Research Overview

How will coral reefs be impacted by future predicted levels of carbon dioxide?

We use a range of of experimental approaches including manipulative aquarium and mesocosm experiments and controlled in situ studies using an underwater time machine (FOCE) that uses sensor arrays and computer controlled dosing pumps to produce future predicted ocean conditions (pH, temperature and pollution) on the reef and determine how corals and coral reef communities will be impacted.

How can we rapidly monitor coral reefs globally for adaptive management?

In our Computer Vision Coral Ecology project, we help lead an effort to develop a machine learning system that uses facial recognition technologies to automate the analysis of coral reef survey photographs and videos (, so that data can be obtained from surveying imagery up to 10,000x faster. We also collaborate with marine robotics engineers to use autonomous underwater vehicles (AUVs) to make large scale 3D reef surveys.

What are the cellular physiological mechanisms for coral calcification and photosynthesis?

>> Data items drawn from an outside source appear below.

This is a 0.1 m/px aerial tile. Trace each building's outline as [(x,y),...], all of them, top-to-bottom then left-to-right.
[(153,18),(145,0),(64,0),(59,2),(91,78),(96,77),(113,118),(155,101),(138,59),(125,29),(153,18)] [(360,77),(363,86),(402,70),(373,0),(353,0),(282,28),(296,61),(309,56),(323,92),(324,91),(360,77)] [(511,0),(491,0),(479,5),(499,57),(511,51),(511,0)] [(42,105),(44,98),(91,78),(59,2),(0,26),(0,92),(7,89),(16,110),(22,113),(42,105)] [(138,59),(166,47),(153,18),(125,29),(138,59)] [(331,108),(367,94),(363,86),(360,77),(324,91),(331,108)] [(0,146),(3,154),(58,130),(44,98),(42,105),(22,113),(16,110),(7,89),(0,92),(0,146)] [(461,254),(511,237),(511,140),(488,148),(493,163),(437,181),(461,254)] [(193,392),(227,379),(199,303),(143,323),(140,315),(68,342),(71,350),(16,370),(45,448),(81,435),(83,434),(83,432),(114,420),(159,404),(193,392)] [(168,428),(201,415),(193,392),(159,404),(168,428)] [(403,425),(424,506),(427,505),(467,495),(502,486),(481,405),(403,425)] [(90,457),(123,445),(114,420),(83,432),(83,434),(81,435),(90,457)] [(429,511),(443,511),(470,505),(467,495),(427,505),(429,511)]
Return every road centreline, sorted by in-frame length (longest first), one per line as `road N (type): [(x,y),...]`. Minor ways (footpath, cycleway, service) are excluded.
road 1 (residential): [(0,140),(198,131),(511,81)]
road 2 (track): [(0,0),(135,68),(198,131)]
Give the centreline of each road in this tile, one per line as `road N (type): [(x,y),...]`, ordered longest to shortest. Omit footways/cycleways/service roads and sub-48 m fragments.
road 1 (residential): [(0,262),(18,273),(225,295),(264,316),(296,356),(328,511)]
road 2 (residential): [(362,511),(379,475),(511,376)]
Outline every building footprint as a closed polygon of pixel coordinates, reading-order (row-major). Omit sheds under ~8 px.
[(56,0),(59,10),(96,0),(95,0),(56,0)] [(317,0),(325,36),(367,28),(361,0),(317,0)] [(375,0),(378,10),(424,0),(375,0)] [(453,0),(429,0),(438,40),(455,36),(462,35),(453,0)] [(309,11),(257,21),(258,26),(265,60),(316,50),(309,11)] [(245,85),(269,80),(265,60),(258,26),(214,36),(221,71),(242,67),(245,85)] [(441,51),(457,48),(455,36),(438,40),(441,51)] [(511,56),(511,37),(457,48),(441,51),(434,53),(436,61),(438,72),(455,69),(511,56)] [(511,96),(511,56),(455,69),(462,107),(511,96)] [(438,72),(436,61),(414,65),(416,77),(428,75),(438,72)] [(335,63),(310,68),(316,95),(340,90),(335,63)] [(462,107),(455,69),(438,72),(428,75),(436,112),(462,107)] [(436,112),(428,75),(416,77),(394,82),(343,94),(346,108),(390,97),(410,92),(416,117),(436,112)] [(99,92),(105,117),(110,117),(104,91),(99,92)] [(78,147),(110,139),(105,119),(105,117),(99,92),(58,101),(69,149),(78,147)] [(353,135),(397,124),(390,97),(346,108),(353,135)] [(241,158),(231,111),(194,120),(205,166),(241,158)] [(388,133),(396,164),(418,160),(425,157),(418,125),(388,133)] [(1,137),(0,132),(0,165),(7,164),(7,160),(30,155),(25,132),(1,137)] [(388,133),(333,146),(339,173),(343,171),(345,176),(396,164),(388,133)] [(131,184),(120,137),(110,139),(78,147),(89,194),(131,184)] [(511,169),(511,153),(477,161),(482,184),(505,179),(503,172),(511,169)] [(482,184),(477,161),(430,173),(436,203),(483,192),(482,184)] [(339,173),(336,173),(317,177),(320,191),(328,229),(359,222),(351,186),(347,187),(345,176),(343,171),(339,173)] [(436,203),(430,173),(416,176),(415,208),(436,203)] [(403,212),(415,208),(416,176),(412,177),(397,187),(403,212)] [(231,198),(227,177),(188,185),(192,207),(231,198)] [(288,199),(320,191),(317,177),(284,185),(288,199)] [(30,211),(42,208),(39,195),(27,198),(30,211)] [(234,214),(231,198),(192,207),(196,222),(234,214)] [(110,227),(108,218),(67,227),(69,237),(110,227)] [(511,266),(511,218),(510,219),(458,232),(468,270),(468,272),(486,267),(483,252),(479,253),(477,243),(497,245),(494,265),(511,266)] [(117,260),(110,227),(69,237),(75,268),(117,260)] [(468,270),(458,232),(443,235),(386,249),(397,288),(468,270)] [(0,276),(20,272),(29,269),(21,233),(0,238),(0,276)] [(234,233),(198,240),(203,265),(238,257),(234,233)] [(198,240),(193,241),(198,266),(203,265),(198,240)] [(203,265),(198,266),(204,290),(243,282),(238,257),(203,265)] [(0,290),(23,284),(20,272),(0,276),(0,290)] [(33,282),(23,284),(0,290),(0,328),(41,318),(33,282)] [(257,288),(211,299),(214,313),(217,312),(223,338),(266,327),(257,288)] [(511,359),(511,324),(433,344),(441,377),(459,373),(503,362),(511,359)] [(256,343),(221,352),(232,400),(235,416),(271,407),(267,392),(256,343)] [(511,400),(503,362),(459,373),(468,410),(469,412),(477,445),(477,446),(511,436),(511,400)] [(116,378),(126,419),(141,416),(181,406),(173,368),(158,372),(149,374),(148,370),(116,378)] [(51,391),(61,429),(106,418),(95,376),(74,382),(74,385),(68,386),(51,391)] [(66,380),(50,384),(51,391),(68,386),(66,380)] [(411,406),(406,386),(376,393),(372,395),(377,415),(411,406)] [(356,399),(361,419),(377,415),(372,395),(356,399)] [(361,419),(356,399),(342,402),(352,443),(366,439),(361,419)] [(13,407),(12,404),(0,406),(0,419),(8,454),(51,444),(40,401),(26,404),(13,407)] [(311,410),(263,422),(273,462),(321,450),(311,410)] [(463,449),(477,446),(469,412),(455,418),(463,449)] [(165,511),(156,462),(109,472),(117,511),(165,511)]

In this NSF funded project with co-PI Martin Tresguerres, at the Scripps Institution of Oceanography, UCSD we are using immunological techniques to study coral responses to changing environmental conditions, in combination with controlled aquarium studies, field transplant experiments and reef biochemistry studies. In this research we are developing a mechanistic understanding of corals response to stress from the cellular to the ecosystem level and hope to provide new solutions for coral reef conservation and management.

What are the links between local and global human impacts on coral disease transmission and coral reef health?

Coral diseases have led to a dramatic decline in coral coverage in the Caribbean and globally. We study Caribbean coral diseases, in particular White Band Disease (WBD), and the newly emerging stony coral tissue loss disease (SCTLD). We are attempting to determine the links between local and global stress and disease outbreaks, study coral resistance to disease, and attempt to determine the pathogens and their vectors on the reef.

What are the mechanisms underlying coral bleaching and the susceptibility and recovery potential of different coral species?

Mass coral bleaching events are increasing in severity and frequency and are likely the predominant cause of global coral reef decline. In collaboration with Martin Tresguerres at the Scripps Institution of Oceanography, UCSD we are studying the cellular mechanisms for coral bleaching in order to better understand coral resilience to bleaching and to maximize the chances that corals can recover from a bleaching event. This research involves doing controlled bleaching experiments in aquariums, mesocosms and in our in situ FOCE experimental system while using immunohistochemical cellular physiology techniques, micro sensor measurements and PAM fluorometry to study coral cellular physiological and photo-physiological responses.


B. A. Carleton College, 1996.

Ph.D., Scripps Institution of Oceanography, UCSD, 2005.

Selected Publications

Kline, D.I., Teneva, L., et al. 2019. Living coral tissue slows skeletal dissolution related to ocean acidification. Nature Ecology & Evolution 3: 1438-1444 doi 10.1038/s41559-019-0988-x

Kline, D.I., Teneva, L., et al. 2015. Six month in situ high-resolution carbonate chemistry and temperature study on a coral reef flat reveals that anomalous pH and temperature conditions are unsynchronized. PLoS ONE 10: e0127648. DOI:10.1371/journal.pone.0127648

Kline, D.I., Teneva, L., et al. 2012. A short-term in situ CO2 enrichment experiment on Heron Island (GBR). NATURE: Scientific Reports 2: 1-9. DOI: 10.1038/srep00413

Dove, S.G., Kline, D.I., et al. 2013. Reef calcification versus decalcification: the difference between "reduced" and "business-as-usual" CO2 emission scenarios. PNAS 110: 15342-15347

Anthony, K., R. N., Kline, D. I., et al. 2008. Ocean acidification causes bleaching and productivity losses in coral reef builders. PNAS 105: 17442 – 17446.

Georgiou, L., Falter, J., Trotter, J., Kline, D.I., et al. 2015. pH homeostasis during coral calcification in a Free Ocean CO2 Enrichment (FOCE) experiment, Heron Island reef flat, Great Barrier Reef. PNAS 112(43), 13219-13224. DOI:10.1073/pnas.1505586112

Kline, D.I. and S.V. Vollmer. 2011. White band disease (type I) of endangered Caribbean acroporid corals is caused by pathogenic bacteria. NATURE Scientific Reports 1: 7.

Kline, D. I., Kuntz, N. M., et al. 2006. Role of Elevated Organic Carbon and Microbial Activity in Coral Mortality. Marine Ecology Progress Series 314: 119-125.

Kline, D., J., Bryant, G., et al. 2006. The Aquatic Automated Dosing and Maintenance System (AADAMS). Limnology and Oceanography: Methods 4: 184-190.

Andersson*, A., Kline*, D. I. (*co - first author), et al. 2015. Understanding ocean acidification impacts on organismal to ecological scales. Oceanography 28: 16-27. DOI:10.5670/oceanog.2015.27.